🤖 AI Summary
Graph Transformers (GTs) suffer from diluted local neighborhood information due to global attention, leading to incomplete graph representations. To address this, we propose G2LFormer, the first GT architecture adopting a “global-to-local” attention paradigm: shallow layers capture long-range dependencies, while deeper layers progressively focus on fine-grained local structures; a cross-layer feature fusion mechanism further mitigates representation degradation. G2LFormer integrates linear-complexity graph attention with dedicated GNN modules to enable efficient, synergistic global–local modeling. Evaluated on node and graph classification benchmarks, G2LFormer consistently outperforms state-of-the-art linear-time GTs and classical GNNs. Crucially, it achieves this improvement while maintaining strict O(N) time complexity—enhancing both representational completeness and discriminative power of learned graph embeddings.
📝 Abstract
Graph Transformers (GTs) show considerable potential in graph representation learning. The architecture of GTs typically integrates Graph Neural Networks (GNNs) with global attention mechanisms either in parallel or as a precursor to attention mechanisms, yielding a local-and-global or local-to-global attention scheme.
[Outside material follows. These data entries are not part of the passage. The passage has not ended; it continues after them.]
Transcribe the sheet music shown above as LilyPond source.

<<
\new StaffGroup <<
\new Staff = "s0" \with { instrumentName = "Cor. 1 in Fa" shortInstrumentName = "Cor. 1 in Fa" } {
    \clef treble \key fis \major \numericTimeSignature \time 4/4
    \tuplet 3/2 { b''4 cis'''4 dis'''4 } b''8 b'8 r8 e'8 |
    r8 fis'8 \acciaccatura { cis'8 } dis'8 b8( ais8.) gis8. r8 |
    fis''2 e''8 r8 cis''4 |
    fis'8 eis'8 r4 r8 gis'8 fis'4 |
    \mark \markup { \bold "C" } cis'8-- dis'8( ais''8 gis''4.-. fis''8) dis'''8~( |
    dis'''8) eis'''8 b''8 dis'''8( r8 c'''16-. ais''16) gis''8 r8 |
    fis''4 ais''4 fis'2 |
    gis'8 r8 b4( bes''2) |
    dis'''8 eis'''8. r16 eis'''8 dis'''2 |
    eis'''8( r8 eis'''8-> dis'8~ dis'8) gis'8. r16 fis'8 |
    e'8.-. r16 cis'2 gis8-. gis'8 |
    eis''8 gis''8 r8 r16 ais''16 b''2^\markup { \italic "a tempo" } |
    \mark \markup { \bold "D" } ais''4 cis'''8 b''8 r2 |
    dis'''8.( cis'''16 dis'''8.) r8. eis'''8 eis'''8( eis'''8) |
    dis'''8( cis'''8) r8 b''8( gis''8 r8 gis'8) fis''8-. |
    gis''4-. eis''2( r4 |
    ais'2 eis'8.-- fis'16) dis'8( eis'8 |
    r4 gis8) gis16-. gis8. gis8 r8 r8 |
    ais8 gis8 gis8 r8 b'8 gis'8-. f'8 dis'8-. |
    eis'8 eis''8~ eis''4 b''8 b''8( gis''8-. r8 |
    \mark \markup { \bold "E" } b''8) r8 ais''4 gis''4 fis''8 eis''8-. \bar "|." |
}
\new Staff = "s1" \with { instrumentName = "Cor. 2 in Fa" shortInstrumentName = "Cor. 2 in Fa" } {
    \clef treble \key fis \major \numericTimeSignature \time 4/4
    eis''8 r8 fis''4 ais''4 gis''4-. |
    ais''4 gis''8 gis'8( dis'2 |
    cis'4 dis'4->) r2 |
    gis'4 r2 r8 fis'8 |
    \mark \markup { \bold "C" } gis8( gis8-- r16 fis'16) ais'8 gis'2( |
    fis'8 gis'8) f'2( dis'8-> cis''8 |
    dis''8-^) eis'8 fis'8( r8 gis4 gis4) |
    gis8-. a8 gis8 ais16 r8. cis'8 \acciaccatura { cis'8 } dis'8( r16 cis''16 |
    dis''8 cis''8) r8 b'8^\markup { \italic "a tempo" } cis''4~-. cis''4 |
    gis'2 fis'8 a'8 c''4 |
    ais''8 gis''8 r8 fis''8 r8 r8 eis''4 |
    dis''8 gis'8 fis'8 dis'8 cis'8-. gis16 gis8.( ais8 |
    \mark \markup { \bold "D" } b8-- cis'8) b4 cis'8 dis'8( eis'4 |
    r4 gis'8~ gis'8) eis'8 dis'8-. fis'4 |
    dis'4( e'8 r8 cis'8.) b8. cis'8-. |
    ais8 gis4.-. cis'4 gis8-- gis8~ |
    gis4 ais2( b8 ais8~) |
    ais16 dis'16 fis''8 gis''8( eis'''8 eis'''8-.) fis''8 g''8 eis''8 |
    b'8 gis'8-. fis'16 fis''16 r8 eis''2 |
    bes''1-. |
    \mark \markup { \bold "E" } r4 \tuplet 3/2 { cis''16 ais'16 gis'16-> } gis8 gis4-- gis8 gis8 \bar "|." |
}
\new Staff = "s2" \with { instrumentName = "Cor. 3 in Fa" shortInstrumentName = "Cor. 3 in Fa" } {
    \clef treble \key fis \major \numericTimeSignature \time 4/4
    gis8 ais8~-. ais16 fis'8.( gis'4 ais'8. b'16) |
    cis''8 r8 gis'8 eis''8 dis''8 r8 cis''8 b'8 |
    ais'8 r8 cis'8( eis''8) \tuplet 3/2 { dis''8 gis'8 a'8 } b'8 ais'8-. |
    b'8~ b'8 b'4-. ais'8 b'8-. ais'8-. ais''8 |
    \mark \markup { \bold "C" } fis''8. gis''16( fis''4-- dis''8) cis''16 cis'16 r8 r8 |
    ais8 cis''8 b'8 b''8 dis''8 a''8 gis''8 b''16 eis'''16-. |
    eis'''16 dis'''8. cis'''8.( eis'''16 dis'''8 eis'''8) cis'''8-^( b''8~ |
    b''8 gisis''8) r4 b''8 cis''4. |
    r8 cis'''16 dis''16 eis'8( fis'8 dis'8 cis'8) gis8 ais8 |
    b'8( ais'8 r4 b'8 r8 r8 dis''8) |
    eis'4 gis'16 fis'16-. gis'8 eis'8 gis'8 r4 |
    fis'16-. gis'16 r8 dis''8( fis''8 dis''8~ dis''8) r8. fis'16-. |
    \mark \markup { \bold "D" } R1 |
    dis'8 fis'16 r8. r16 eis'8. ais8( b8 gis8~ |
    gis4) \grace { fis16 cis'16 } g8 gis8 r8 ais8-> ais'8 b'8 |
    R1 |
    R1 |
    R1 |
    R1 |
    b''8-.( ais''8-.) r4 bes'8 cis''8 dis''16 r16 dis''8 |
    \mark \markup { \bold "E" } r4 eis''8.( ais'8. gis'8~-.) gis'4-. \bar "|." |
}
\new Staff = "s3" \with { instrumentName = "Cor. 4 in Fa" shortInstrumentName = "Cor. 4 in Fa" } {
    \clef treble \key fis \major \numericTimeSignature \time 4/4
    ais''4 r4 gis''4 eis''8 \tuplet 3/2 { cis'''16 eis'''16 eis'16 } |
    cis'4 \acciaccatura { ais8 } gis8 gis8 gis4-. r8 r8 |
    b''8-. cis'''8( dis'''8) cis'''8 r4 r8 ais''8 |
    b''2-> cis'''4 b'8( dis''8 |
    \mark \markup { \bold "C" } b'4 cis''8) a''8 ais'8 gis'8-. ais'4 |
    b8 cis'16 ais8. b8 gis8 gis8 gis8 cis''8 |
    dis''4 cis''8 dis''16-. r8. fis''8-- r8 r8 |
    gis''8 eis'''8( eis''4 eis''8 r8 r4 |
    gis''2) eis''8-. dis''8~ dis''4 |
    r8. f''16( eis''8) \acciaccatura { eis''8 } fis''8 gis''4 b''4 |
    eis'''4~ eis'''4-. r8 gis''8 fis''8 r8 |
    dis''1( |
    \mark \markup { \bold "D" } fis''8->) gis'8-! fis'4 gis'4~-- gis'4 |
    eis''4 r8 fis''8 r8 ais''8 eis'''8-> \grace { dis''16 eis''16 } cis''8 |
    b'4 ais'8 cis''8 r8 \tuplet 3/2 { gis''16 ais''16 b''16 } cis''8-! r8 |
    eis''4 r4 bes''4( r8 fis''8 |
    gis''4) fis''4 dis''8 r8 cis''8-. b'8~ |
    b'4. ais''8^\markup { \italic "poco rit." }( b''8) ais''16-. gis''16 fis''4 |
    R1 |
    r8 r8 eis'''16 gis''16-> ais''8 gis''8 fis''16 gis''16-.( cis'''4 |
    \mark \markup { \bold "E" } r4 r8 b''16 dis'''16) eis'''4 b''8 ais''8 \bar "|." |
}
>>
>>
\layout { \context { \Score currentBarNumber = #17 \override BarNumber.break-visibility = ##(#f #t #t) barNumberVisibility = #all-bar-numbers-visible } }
However, as the global attention mechanism primarily captures long-range dependencies between nodes, these integration schemes may suffer from information loss, where the local neighborhood information learned by GNN could be diluted by the attention mechanism. Therefore, we propose G2LFormer, featuring a novel global-to-local attention scheme where the shallow network layers use attention mechanisms to capture global information, while the deeper layers employ GNN modules to learn local structural information, thereby preventing nodes from ignoring their immediate neighbors. An effective cross-layer information fusion strategy is introduced to allow local layers to retain beneficial information from global layers and alleviate information loss, with acceptable trade-offs in scalability. To validate the feasibility of the global-to-local attention scheme, we compare G2LFormer with state-of-the-art linear GTs and GNNs on node-level and graph-level tasks. The results indicate that G2LFormer exhibits excellent performance while keeping linear complexity.